### What is being asked
Continue the Btrfs 6.15 pull request message from the point at which it ends.
#### Given text ####
Series	[GIT,PULL] Btrfs updates for 6.15 \| expand [GIT,PULL] Btrfs updates for 6.15

David Sterba March 24, 2025, 4:37 p.m. UTC

Hi,

please pull the following btrfs updates, thanks.

User visible changes:

- fall back to buffered write if direct io is done on a file that requires
  checksums
  - this avoids a problem with checksum mismatch errors, observed e.g. on
    virtual images when writes to pages under writeback cause the checksum
    mismatch reports
  - this may lead to some performance degradation but currently the
    recommended setup for VM images is to use the NOCOW file attribute that
    also disables checksums

- fast/realtime zstd levels -15 to -1
  - supported by mount options (compress=zstd:-5) and defrag ioctl
  - improved speed, reduced compression ratio, check the commit for sample
    measurements

- defrag ioctl extended to accept negative compression levels

- subpage mode
  - remove warning when subpage mode is used, the feature is now reasonably
    complete and tested
  - in debug mode allow to create 2K b-tree nodes to allow testing subpage on
    x86_64 with 4K pages too

Performance improvements:

- in send, better file path caching improves runtime (on sample load by -30%)
#### Data provided ####
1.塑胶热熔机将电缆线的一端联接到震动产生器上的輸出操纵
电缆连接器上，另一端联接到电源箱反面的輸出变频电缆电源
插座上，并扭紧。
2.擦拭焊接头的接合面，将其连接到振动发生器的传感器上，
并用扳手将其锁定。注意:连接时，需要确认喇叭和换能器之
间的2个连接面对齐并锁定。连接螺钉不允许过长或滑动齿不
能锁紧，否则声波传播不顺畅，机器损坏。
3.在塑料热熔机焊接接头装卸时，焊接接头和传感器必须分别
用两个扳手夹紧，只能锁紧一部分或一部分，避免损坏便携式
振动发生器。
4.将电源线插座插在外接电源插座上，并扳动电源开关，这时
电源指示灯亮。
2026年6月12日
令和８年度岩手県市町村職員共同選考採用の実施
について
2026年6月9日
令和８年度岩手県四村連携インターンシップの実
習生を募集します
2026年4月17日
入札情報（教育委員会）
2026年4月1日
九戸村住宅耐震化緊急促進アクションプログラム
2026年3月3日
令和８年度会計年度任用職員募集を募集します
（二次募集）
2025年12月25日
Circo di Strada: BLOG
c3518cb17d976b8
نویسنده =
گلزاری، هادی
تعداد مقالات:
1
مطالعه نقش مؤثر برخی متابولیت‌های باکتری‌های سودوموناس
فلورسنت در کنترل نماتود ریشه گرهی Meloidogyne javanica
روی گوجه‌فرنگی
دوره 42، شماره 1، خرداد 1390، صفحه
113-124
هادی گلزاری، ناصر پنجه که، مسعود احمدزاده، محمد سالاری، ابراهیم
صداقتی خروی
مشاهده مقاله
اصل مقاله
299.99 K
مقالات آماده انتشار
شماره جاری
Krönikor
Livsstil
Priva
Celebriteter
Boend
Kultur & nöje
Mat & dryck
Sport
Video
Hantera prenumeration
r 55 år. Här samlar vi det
####
### Answer to the exercise
- on s390x with hardware zlib support prepare the input buffer in a better way
  to get the best results from the acceleration

- minor speed improvement in encoded read, avoid memory allocation in
  synchronous mode

Core:

- enable stable writes on inodes, replacing manually waiting for writeback
  and allowing to skip that on inodes without checksums

- add last checks and warnings for out-of-band dirty writes to pages,
  requiring a fixup ("fixup worker"), this should not be necessary since 5.8
  where get_user_page() and pin_user_pages*() prevent this
  - long history behind that, we'll be happy to remove the whole infrastructure
    in the near future

- more folio API conversions and preparations for large folio support

- subpage cleanups and refactoring, split handling of data and metadata to
  allow future support for large folios

- readpage works as block-by-block, no change for normal mode, this is
  preparation for future subpage updates

- block group refcount fixes and hardening

- delayed iput fixes

- in zoned mode, fix zone activation on filesystem with missing devices

- cleanups:
  - inode parameter cleanups
  - path auto-freeing updates
  - code flow simplifications in send
  - redundant parameter cleanups

----------------------------------------------------------------
The following changes since commit 4701f33a10702d5fc577c32434eb62adde0a1ae1:

  Linux 6.14-rc7 (2025-03-16 12:55:17 -1000)

are available in the Git repository at:

  git://git.kernel.org/pub/scm/linux/kernel/git/kdave/linux.git tags/for-6.15-tag

for you to fetch changes up to 35fec1089ebb5617f85884d3fa6a699ce6337a75:

  btrfs: zoned: fix zone finishing with missing devices (2025-03-18 20:35:57 +0100)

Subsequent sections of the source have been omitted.